Your objective: If an entry holds a picture, leave that picture out and reproduce everything else exactly.

Material for this task:
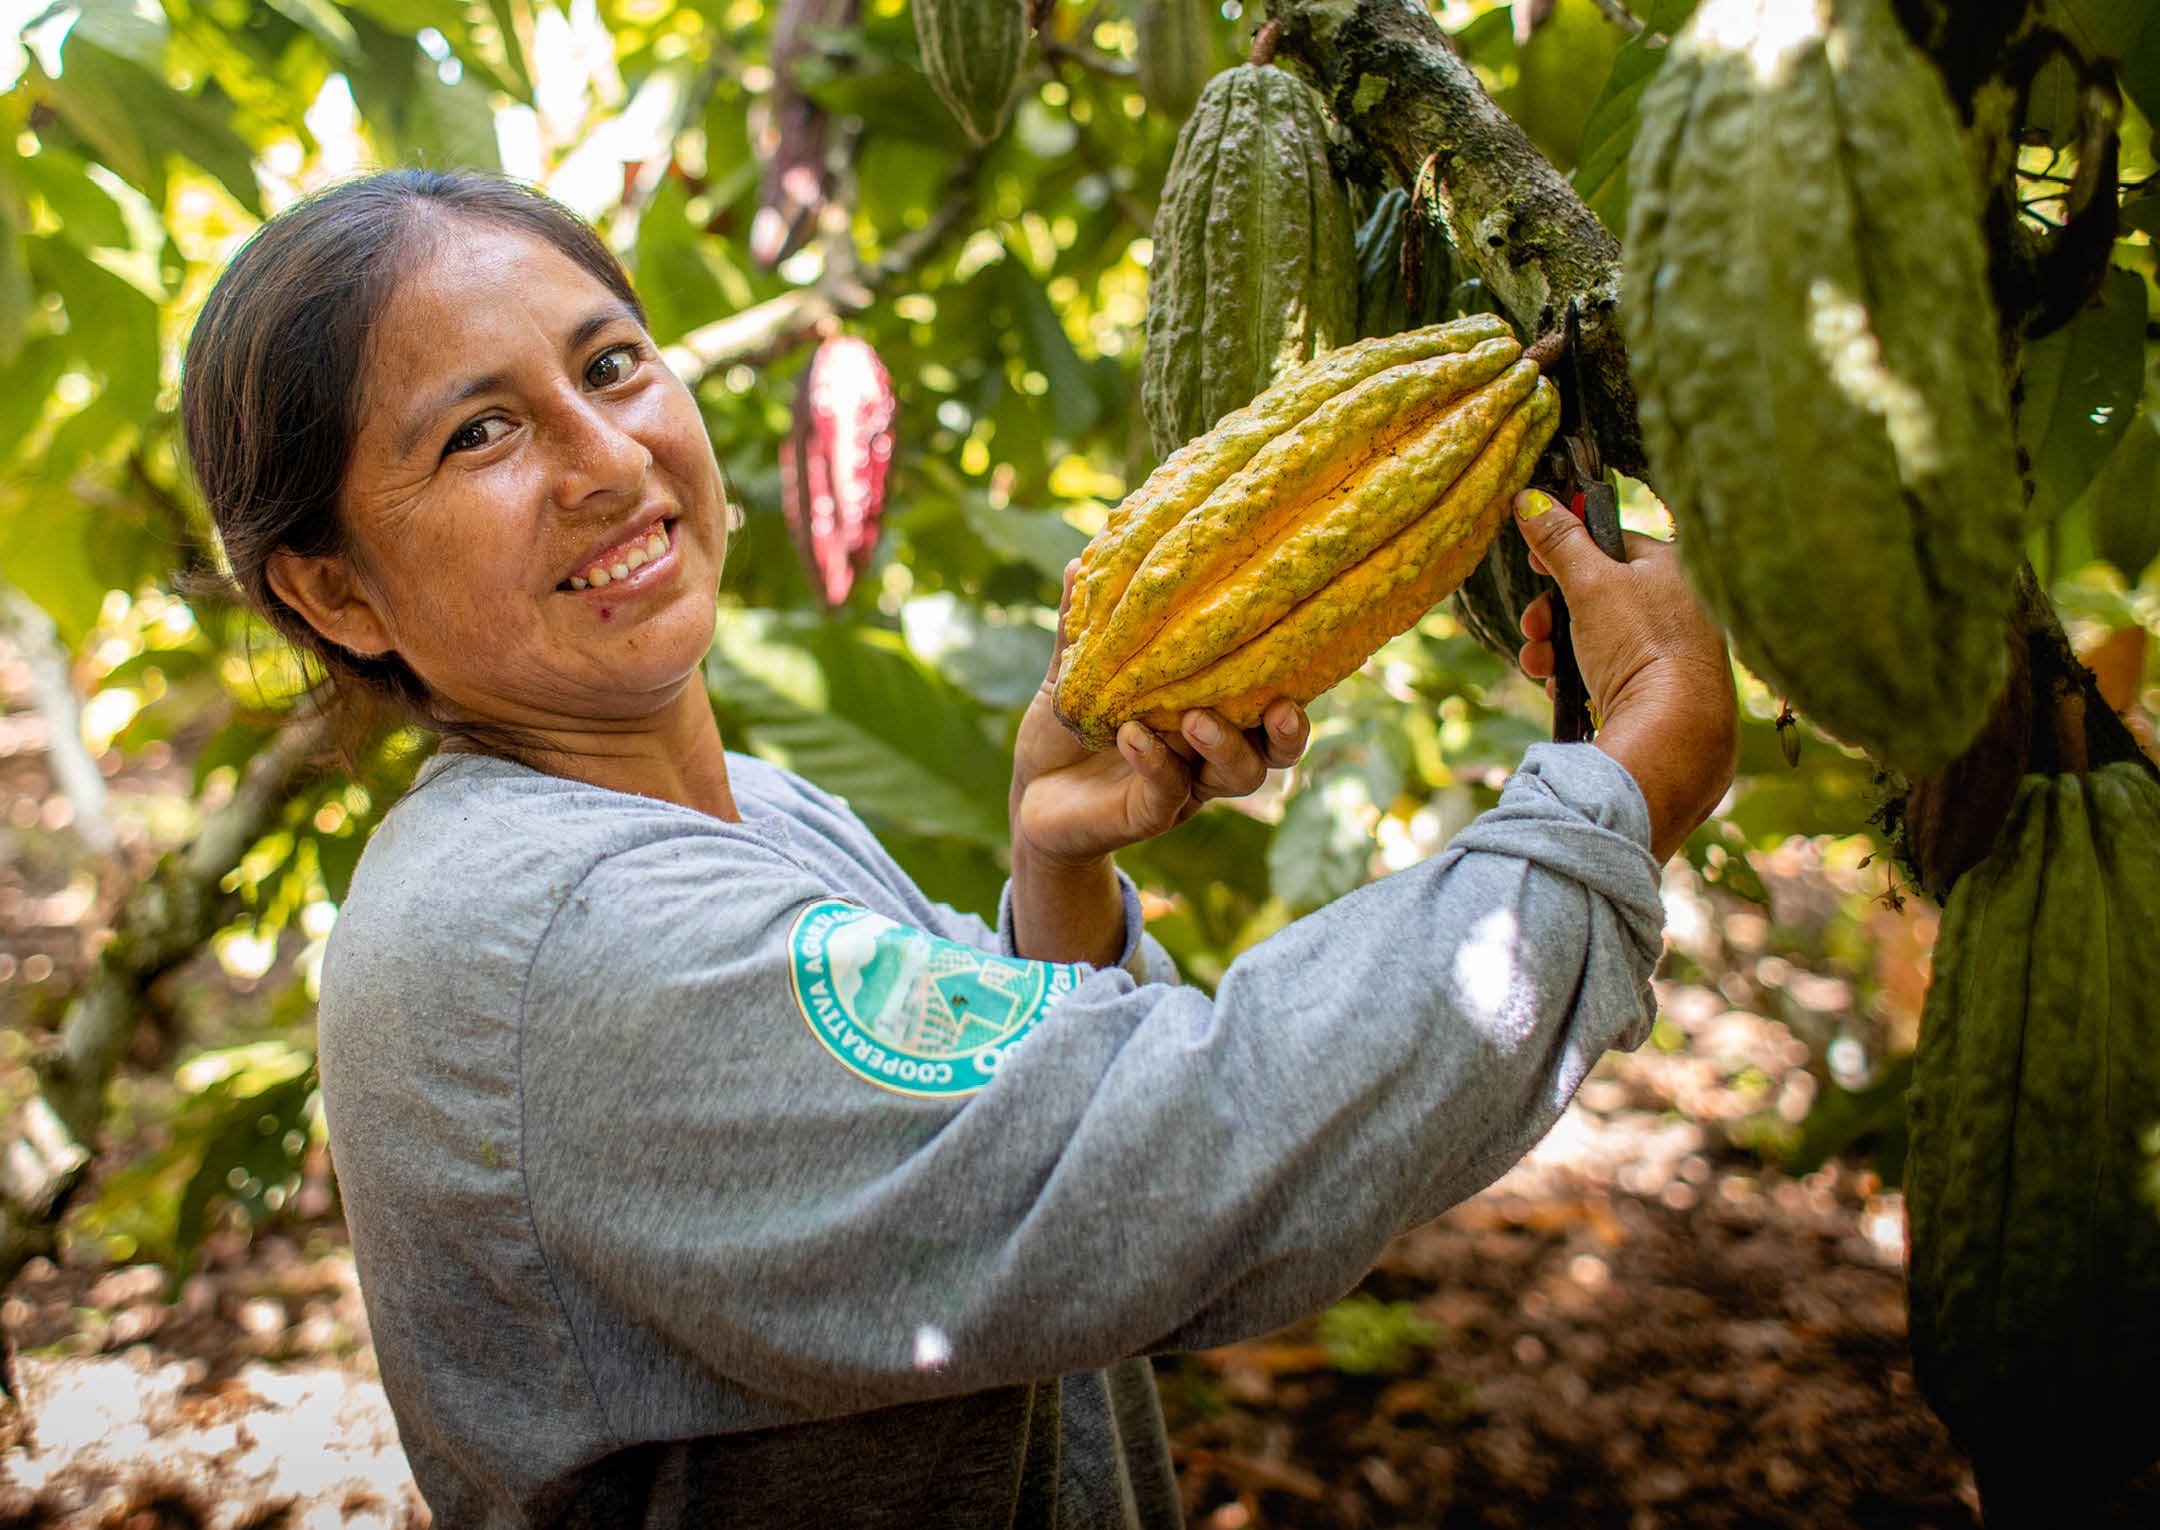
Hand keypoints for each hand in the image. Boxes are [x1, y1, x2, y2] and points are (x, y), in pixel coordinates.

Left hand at [1010, 562, 1310, 870]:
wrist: (1028, 797)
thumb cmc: (1067, 732)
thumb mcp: (1075, 675)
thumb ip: (1084, 628)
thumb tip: (1081, 559)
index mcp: (1209, 712)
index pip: (1265, 693)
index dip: (1293, 673)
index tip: (1303, 635)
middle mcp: (1210, 753)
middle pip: (1276, 748)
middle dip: (1288, 729)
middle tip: (1281, 704)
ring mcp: (1186, 788)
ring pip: (1238, 775)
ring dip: (1225, 745)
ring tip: (1194, 717)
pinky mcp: (1150, 815)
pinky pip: (1168, 791)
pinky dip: (1155, 761)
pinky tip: (1132, 735)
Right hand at [1511, 489, 1736, 861]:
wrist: (1673, 734)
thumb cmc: (1641, 647)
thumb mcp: (1589, 583)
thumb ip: (1558, 539)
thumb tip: (1529, 496)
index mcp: (1676, 569)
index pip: (1612, 544)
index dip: (1567, 554)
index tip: (1535, 566)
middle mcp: (1681, 607)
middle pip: (1597, 595)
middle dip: (1552, 614)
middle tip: (1534, 629)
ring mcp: (1672, 652)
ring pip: (1596, 637)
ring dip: (1555, 648)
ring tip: (1540, 666)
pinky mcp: (1660, 690)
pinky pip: (1608, 672)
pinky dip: (1577, 677)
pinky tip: (1562, 689)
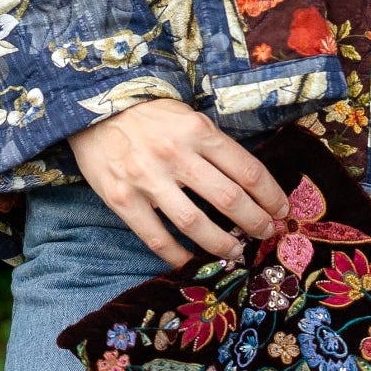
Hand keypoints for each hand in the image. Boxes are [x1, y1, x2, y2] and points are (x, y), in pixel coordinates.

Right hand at [70, 98, 289, 266]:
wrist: (89, 110)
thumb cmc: (146, 115)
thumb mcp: (186, 116)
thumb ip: (212, 145)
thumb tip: (247, 181)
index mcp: (198, 131)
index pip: (247, 170)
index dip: (270, 196)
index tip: (281, 210)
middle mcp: (176, 155)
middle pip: (229, 199)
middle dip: (255, 222)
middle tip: (266, 234)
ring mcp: (148, 179)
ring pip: (196, 223)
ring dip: (222, 244)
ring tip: (236, 252)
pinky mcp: (123, 199)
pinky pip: (156, 237)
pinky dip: (176, 255)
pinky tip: (189, 260)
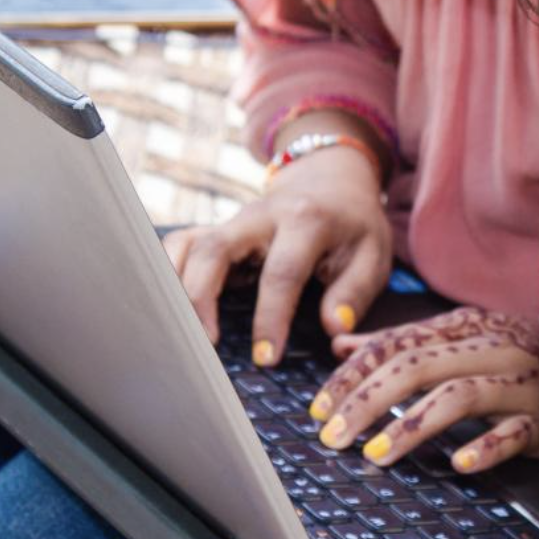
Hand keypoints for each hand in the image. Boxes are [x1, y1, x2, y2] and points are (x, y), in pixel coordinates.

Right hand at [164, 145, 389, 363]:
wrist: (331, 181)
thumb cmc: (353, 226)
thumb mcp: (373, 254)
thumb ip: (354, 292)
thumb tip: (333, 330)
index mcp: (306, 221)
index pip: (282, 272)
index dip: (270, 317)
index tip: (266, 358)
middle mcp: (260, 216)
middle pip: (215, 250)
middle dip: (202, 299)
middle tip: (204, 346)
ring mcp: (233, 221)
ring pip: (188, 244)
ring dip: (174, 286)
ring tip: (175, 332)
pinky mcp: (217, 229)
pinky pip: (179, 245)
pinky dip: (165, 273)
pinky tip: (165, 309)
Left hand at [310, 308, 538, 472]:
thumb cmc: (520, 359)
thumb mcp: (461, 340)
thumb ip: (403, 342)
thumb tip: (342, 346)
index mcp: (463, 326)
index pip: (396, 344)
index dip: (353, 375)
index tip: (317, 407)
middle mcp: (489, 347)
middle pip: (418, 366)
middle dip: (367, 401)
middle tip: (333, 435)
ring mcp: (519, 382)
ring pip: (458, 395)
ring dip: (412, 425)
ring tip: (376, 454)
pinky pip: (513, 431)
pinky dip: (486, 447)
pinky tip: (460, 466)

Your response:
Hand keypoints for each hand in the image. Boxes are [x1, y1, x2, y2] and points are (x, y), in pixel coordinates.

Left hand at [1010, 562, 1310, 870]:
wrist: (1028, 797)
thumb cmc: (1067, 732)
thumb mcp: (1075, 675)
thumb ip: (1084, 628)
thumb tip: (1081, 559)
index mcp: (1209, 712)
index pip: (1265, 693)
index dip: (1293, 673)
index tip: (1303, 635)
middle mcp: (1210, 753)
middle pip: (1276, 748)
middle dip: (1288, 729)
middle tip: (1281, 704)
ring mcp: (1186, 788)
ring pip: (1238, 775)
ring dip: (1225, 745)
ring tip: (1194, 717)
pinky mcp: (1150, 815)
pinky pip: (1168, 791)
pinky dip: (1155, 761)
pinky tip: (1132, 735)
Right hand at [1511, 489, 1736, 861]:
wrist: (1673, 734)
thumb cmc: (1641, 647)
thumb mcp: (1589, 583)
thumb ip: (1558, 539)
thumb tip: (1529, 496)
index mcp: (1676, 569)
index pip: (1612, 544)
index dip: (1567, 554)
index tip: (1535, 566)
middle mcp: (1681, 607)
middle pip: (1597, 595)
middle dip: (1552, 614)
middle tip: (1534, 629)
ring mcp: (1672, 652)
ring pip: (1596, 637)
ring dip: (1555, 648)
ring tip: (1540, 666)
pinky mcp: (1660, 690)
pinky pip: (1608, 672)
pinky dip: (1577, 677)
pinky tip: (1562, 689)
Hand keypoints for each hand in the image. Boxes are [x1, y1, x2, y2] and points are (x, y), in pixel coordinates.

Right hand at [70, 98, 289, 266]:
wrist: (89, 110)
thumb cmc: (146, 115)
thumb mcp: (186, 116)
thumb ip: (212, 145)
thumb tip: (247, 181)
index mcp: (198, 131)
index pip: (247, 170)
index dip: (270, 196)
index tip: (281, 210)
middle mcp: (176, 155)
middle pip: (229, 199)
middle dip: (255, 222)
middle tip: (266, 234)
ring mcp: (148, 179)
ring pip: (196, 223)
ring dip: (222, 244)
ring tip: (236, 252)
pinky mcp: (123, 199)
pinky pip: (156, 237)
pinky dip: (176, 255)
pinky tip: (189, 260)
Hand keypoints for each hand in the image. Boxes are [x1, y1, x2, y2] and points are (x, y), in pixel coordinates.

Right hand at [164, 145, 389, 363]:
wrist: (331, 181)
thumb cmc: (353, 226)
thumb mcp: (373, 254)
thumb ip: (354, 292)
thumb tip: (333, 330)
index mcp: (306, 221)
index pip: (282, 272)
index dip: (270, 317)
index tip: (266, 358)
middle mcp: (260, 216)
middle pip: (215, 250)
middle dip: (202, 299)
middle tip: (204, 346)
ring mcp: (233, 221)
ring pip: (188, 244)
ring dip: (174, 286)
ring tip: (175, 332)
pinky mcp: (217, 229)
pinky pip: (179, 245)
pinky dip: (165, 273)
pinky tip: (165, 309)
Left hand at [310, 308, 538, 472]:
thumb cmc: (520, 359)
thumb mcp: (461, 340)
thumb ip: (403, 342)
thumb tip: (342, 346)
index mcp: (463, 326)
index pip: (396, 344)
index dip: (353, 375)
index tip: (317, 407)
middle mcp: (489, 347)
middle pip: (418, 366)
middle dip: (367, 401)
middle tip: (333, 435)
ring mcp: (519, 382)
ring pip: (458, 395)
ring dip: (412, 425)
ring tip: (376, 454)
pinky pip: (513, 431)
pinky dip: (486, 447)
pinky tip: (460, 466)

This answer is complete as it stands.